Comissão aprova fim da taxa das blusinhas e texto vai à Câmara
Medida provisória que zera o Imposto de Importação para compras internacionais de até US$ 50 foi aprovada por comissão mista e segue para o Plenário.
A comissão mista responsável pela análise da medida provisória aprovou, nesta quarta-feira (2), o texto que zera o Imposto de Importação sobre compras internacionais de até US$ 50, medida popularmente conhecida como a taxa das blusinhas. Com a aprovação, a matéria segue para votação no Plenário da Câmara dos Deputados e, posteriormente, para o Plenário do Senado.
A expectativa do colegiado é que as duas Casas analisem a medida provisória ainda nesta semana, uma vez que o texto perde eficácia no próximo dia 8. Apesar da eliminação do tributo federal para essa faixa de valor, as compras internacionais continuam sujeitas ao ICMS, cujas alíquotas são definidas pelos estados.
Justiça tributária
O relatório aprovado foi apresentado pela senadora Leila Barros (PDT). Ela reconheceu as preocupações da indústria e do varejo em relação à concorrência externa, mas argumentou que a desoneração é um mecanismo de justiça tributária para os consumidores de menor renda.
— Há uma clara assimetria entre o tratamento das compras internacionais feitas pelos mais ricos e aquelas realizadas pelas famílias mais carentes. Enquanto o viajante que se desloca ao exterior já goza de isenção de tributos federais sobre a bagagem no valor de até US$ 1.000,00, a família de baixa renda, que não viaja, não dispõe desse mesmo canal desonerado. A única forma à disposição desse estrato social para adquirir produtos importados de pequeno valor é pela remessa internacional — declarou a relatora.
A parlamentar contou com o apoio do presidente da comissão mista, o deputado federal Reginaldo Lopes (PT-MG). Após negociações, o texto foi transformado em um projeto de lei de conversão (PLV) devido às alterações incorporadas durante a análise.

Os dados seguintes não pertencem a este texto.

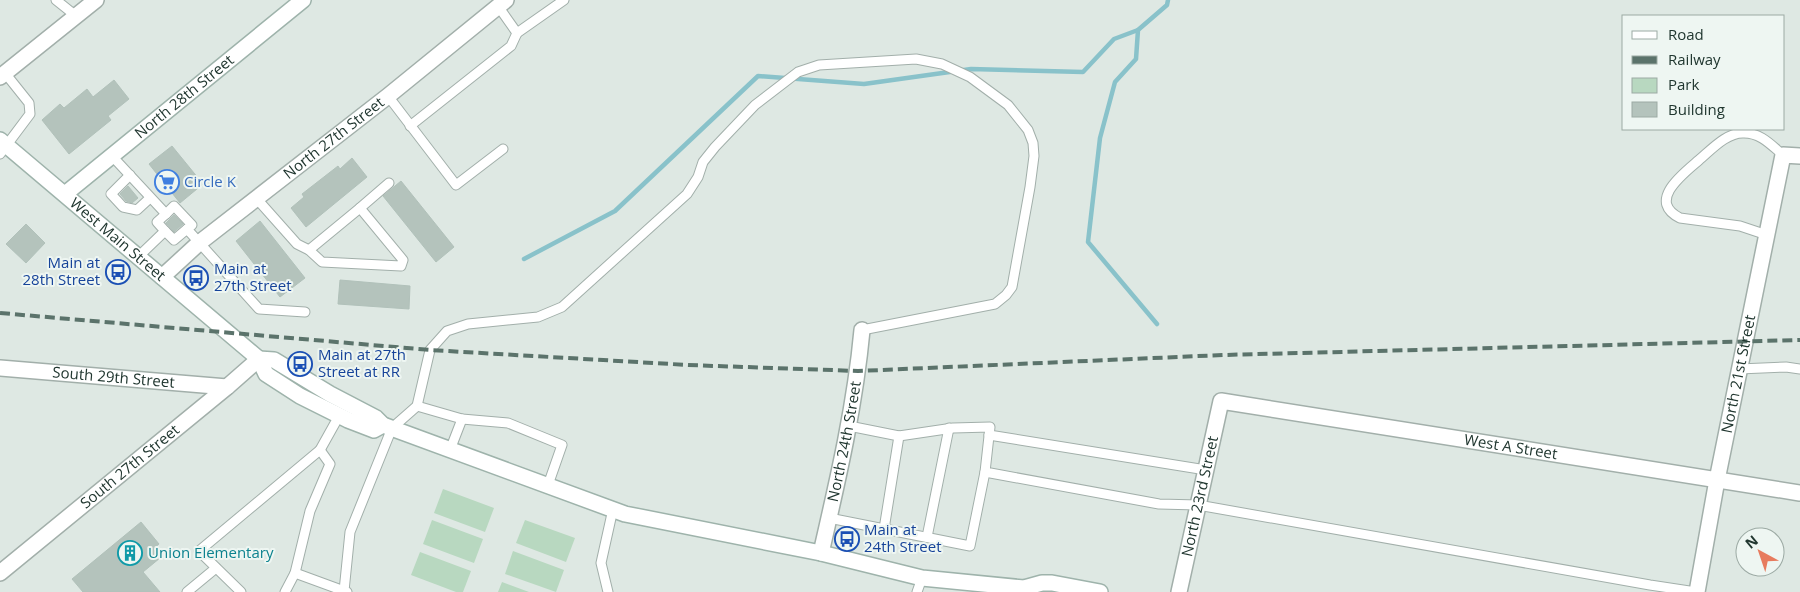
<svg xmlns="http://www.w3.org/2000/svg" width="1800" height="592" viewBox="0 0 1800 592" font-family="'Open Sans',sans-serif">
  <rect width="100%" height="100%" fill="#dee8e3"/>
  <g fill="#b8d8c0">
    <path d="M443 489 494 508 485 532 434 513Z"/>
    <path d="M432 520 483 539 474 563 423 544Z"/>
    <path d="M525 520 575 538 566 562 516 543Z"/>
    <path d="M513 551 564 570 556 592 505 574Z"/>
    <path d="M420 552 471 571 463 592H456L411 575Z"/>
    <path d="M502 582 529 592H498Z"/>
  </g>
  <g fill="none" stroke-linecap="round" stroke-linejoin="round">
    <g stroke="#89c2ca" stroke-width="4.5">
      <path d="M524 259 615 211 758 76 864 84 971 69 1083 72 1114 39 1138 30"/>
      <path d="M1157 324 1088 242 1100 138 1115 82 1136 59 1138 30 1167 5 1168 0"/>
    </g>
  </g>
  <g fill="#b4c3bc" stroke="#b1c1ba">
    <path d="M114 80 129 99 108 116 111 120 69 154 42 120 60 104 64 108 87 89 93 97Z"/>
    <path d="M172 146 203 184 180 203 149 164Z"/>
    <path d="M352 158 367 177 306 227 291 208 304 197 302 194 338 166 340 169Z"/>
    <path d="M401 181 454 247 436 262 383 196Z"/>
    <path d="M128 186 138 198 132 203 126 201 120 194Z"/>
    <path d="M174 215 183 224 174 232 166 223Z"/>
    <path d="M260 221 305 278 280 297 236 241Z"/>
    <path d="M26 224 45 243 26 263 6 244Z"/>
    <path d="M340 280 410 286 409 309 338 304Z"/>
    <path d="M141 522 159 544 153 549 160 558 143 572 160 592H83L72 579Z"/>
  </g>
  <g fill="none" stroke-linecap="round" stroke-linejoin="round">
    <defs>
      <g id="lane">
        <path d="M56 0 76 16"/>
        <path d="M517 33 564 0"/>
        <path d="M388 96 456 185 503 149"/>
        <path d="M410 126 511 46 517 33 498 6"/>
        <path d="M0 154 30 114 29 103 5 73"/>
        <path d="M112 156 166 214 157 222 165 231 139 256"/>
        <path d="M130 175 111 194 123 207 137 210 150 198"/>
        <path d="M257 199 297 244 309 250 322 262 401 266 403 260 360 208 389 183"/>
        <path d="M166 214 174 206 192 225 187 229"/>
        <path d="M165 231 174 240 187 229 259 309 305 312"/>
        <path d="M1767 235 1740 226 1680 218C1646 201 1684 173 1699 160 1711 150 1727 132 1744 133 1761 133 1771 145 1783 155"/>
        <path d="M309 250 360 208"/>
        <path d="M1739 369 1786 367 1800 369"/>
        <path d="M417 406 430 350 447 331 468 324 538 317 562 307 687 194 698 177 703 162 715 147 755 105 798 72 819 65 916 59 942 64 970 77 1008 105 1028 130 1033 143 1034 156 1030 187 1012 287 1006 295 995 304 862 330"/>
        <path d="M849 426 899 436 953 428 990 427 985 472 1159 504 1198 505 1650 585 1696 592"/>
        <path d="M989 435 1206 470"/>
        <path d="M450 450 462 419"/>
        <path d="M829 518 970 546 985 472"/>
        <path d="M884 529 899 436"/>
        <path d="M927 537 949 428"/>
        <path d="M295 573 344 591"/>
        <path d="M187 592 216 568"/>
        <path d="M241 592 199 551 320 450 339 416"/>
        <path d="M285 592 295 573 310 511 330 464 320 450"/>
        <path d="M347 592 344 591 350 532 392 428 417 406 462 419 508 423 562 445 548 485"/>
        <path d="M608 592 601 563 613 509"/>
        <path d="M917 592 922 578"/>
      </g>
      <g id="street">
        <path d="M0 77 96 0"/>
        <path id="s1" d="M162 277 199 243 388 96 506 0"/>
        <path id="s2" d="M0 368 227 387"/>
        <path id="s3" d="M821 553C838 479 855 406 862 330"/>
        <path id="s4" d="M0 573 227 387 259 359"/>
        <path id="s5" d="M1179 592 1221 401 1800 493"/>
        <path id="s6" d="M1697 592 1717 480 1783 155 1800 156"/>
      </g>
      <g id="secondary">
        <path id="s7" d="M0 140 259 359 266 374 300 396 348 420 374 430 383 425"/>
        <path id="s8" d="M65 194 303 0"/>
        <path d="M259 359 274 360 330 394 376 418 383 425 625 514 821 553 922 578 1024 588 1042 583H1052L1100 592"/>
      </g>
    </defs>
    <use href="#lane" stroke="#a2afaa" stroke-width="11"/>
    <use href="#street" stroke="#a2afaa" stroke-width="18"/>
    <use href="#secondary" stroke="#9eb3ab" stroke-width="18"/>
    <use href="#lane" stroke="#fff" stroke-width="9"/>
    <use href="#street" stroke="#fff" stroke-width="15"/>
    <use href="#secondary" stroke="#fff" stroke-width="15"/>
    <path stroke="#5b736b" stroke-width="4" stroke-dasharray="10 5" stroke-linecap="butt" d="M0 313 430 350 688 365 858 371 1223 355 1800 340"/>
  </g>
  <defs>
    <symbol id="supermarket-ring" viewBox="-11 -11 22 22"><circle r="9.5" fill="#eef6f2" stroke="#3f7fe0" stroke-width="1.5"/><path d="M-6-5.5h2.5l.6 2H6L4.5 2H-2.5L-4.4-4H-6ZM-1.5 3.2a1.3 1.3 0 1 0 .1 0ZM3 3.2a1.3 1.3 0 1 0 .1 0Z" fill="#3f7fe0"/></symbol>
    <symbol id="bus-ring" viewBox="-11 -11 22 22"><circle r="9.5" fill="#eef6f2" stroke="#1a4fb4" stroke-width="1.5"/><path d="M-5-6H5V4H4V6H2V4H-2V6H-4V4H-5ZM-3.5-4V0h7V-4ZM-3.5 1.2v1.5H-2V1.2ZM2 1.2v1.5H3.5V1.2Z" fill="#1a4fb4"/></symbol>
    <symbol id="building-ring" viewBox="-11 -11 22 22"><circle r="9.5" fill="#eef6f2" stroke="#0f9aa8" stroke-width="1.5"/><path d="M-4-6H4V6H1V3H-1V6H-4ZM-2.5-4.3h1.7v1.8h-1.7ZM.8-4.3h1.7v1.8H.8ZM-2.5-1h1.7V.8h-1.7ZM.8-1h1.7V.8H.8Z" fill="#0f9aa8"/></symbol>
  </defs>
  <g fill-rule="evenodd">
    <use href="#supermarket-ring" x="153" y="168" width="28" height="28"/>
    <use href="#bus-ring" x="104" y="258" width="28" height="28"/>
    <use href="#bus-ring" x="182" y="264" width="28" height="28"/>
    <use href="#bus-ring" x="286" y="350" width="28" height="28"/>
    <use href="#bus-ring" x="833" y="525" width="28" height="28"/>
    <use href="#building-ring" x="116" y="539" width="28" height="28"/>
  </g>
  <g text-anchor="middle" stroke-width="4" stroke-linejoin="round" paint-order="stroke">
    <g font-size="15" fill="#213730" stroke="#eef6f2">
      <text dy="5" stroke="none"><textPath href="#s8" startOffset="154">North 28th Street</textPath></text>
      <text dy="5" stroke="none"><textPath href="#s1" startOffset="221">North 27th Street</textPath></text>
      <text dy="5" stroke="none"><textPath href="#s7" startOffset="154">West Main Street</textPath></text>
      <text dy="5" stroke="none"><textPath href="#s6" startOffset="222">North 21st Street</textPath></text>
      <text dy="5" stroke="none"><textPath href="#s2" startOffset="114">South 29th Street</textPath></text>
      <text dy="5" stroke="none"><textPath href="#s3" startOffset="114">North 24th Street</textPath></text>
      <text dy="5" stroke="none"><textPath href="#s5" startOffset="489">West A Street</textPath></text>
      <text dy="5" stroke="none"><textPath href="#s4" startOffset="168">South 27th Street</textPath></text>
      <text dy="5" stroke="none"><textPath href="#s5" startOffset="98">North 23rd Street</textPath></text>
    </g>
    <g font-size="15" fill="#366cbe" stroke="#eef6f2" text-anchor="start">
      <text x="184" y="187">Circle K</text>
    </g>
    <g font-size="15" fill="#164399" stroke="#eef6f2" text-anchor="start">
      <text x="100" y="268" text-anchor="end">Main at<tspan x="100" dy="17">28th Street</tspan></text>
      <text x="214" y="274">Main at<tspan x="214" dy="17">27th Street</tspan></text>
      <text x="318" y="360">Main at 27th<tspan x="318" dy="17">Street at RR</tspan></text>
      <text x="864" y="535">Main at<tspan x="864" dy="17">24th Street</tspan></text>
    </g>
    <g font-size="15" fill="#0d838f" stroke="#eef6f2" text-anchor="start">
      <text x="148" y="558">Union Elementary</text>
    </g>
  </g>
  <rect x="1622" y="15" width="162" height="115" fill="#eef6f2" stroke="#9caaa4"/>
  <rect x="1632" y="31" width="25" height="8" fill="#ffffff" stroke="#9caaa4"/>
  <text x="1668" y="40" font-size="15" fill="#213730">Road</text>
  <rect x="1632" y="56" width="25" height="8" fill="#5b736b" stroke="#9caaa4"/>
  <text x="1668" y="65" font-size="15" fill="#213730">Railway</text>
  <rect x="1632" y="78" width="25" height="15" fill="#b8d8c0" stroke="#9caaa4"/>
  <text x="1668" y="90" font-size="15" fill="#213730">Park</text>
  <rect x="1632" y="102" width="25" height="15" fill="#b4c3bc" stroke="#9caaa4"/>
  <text x="1668" y="115" font-size="15" fill="#213730">Building</text>
  <g transform="translate(1760 552) rotate(320)"><circle r="24" fill="#eef6f2" stroke="#9caaa4"/>
  <path d="M0-4L9 19L0 12L-9 19Z" fill="#e77b5e"/>
  <text y="-8" font-size="14" font-weight="bold" text-anchor="middle" fill="#213730">N</text>
  </g>
</svg>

O relatório acrescentou diretrizes voltadas à fiscalização e transparência das plataformas de comércio eletrônico, ao combate a fraudes e à avaliação periódica dos impactos da medida sobre a economia nacional. Entre as mudanças acatadas está a isenção para medicamentos sem similar nacional destinados ao tratamento de doenças raras ou negligenciadas.
O Ministério da Fazenda também foi autorizado a modificar as alíquotas do Imposto de Importação no Regime de Tributação Simplificada, podendo reduzi-las a zero na faixa de até US$ 50 e a 30% nas compras de até US$ 3 mil. Além disso, o governo federal poderá estabelecer limites de quantidade ou frequência para a aplicação do benefício, coibindo o fracionamento artificial de remessas.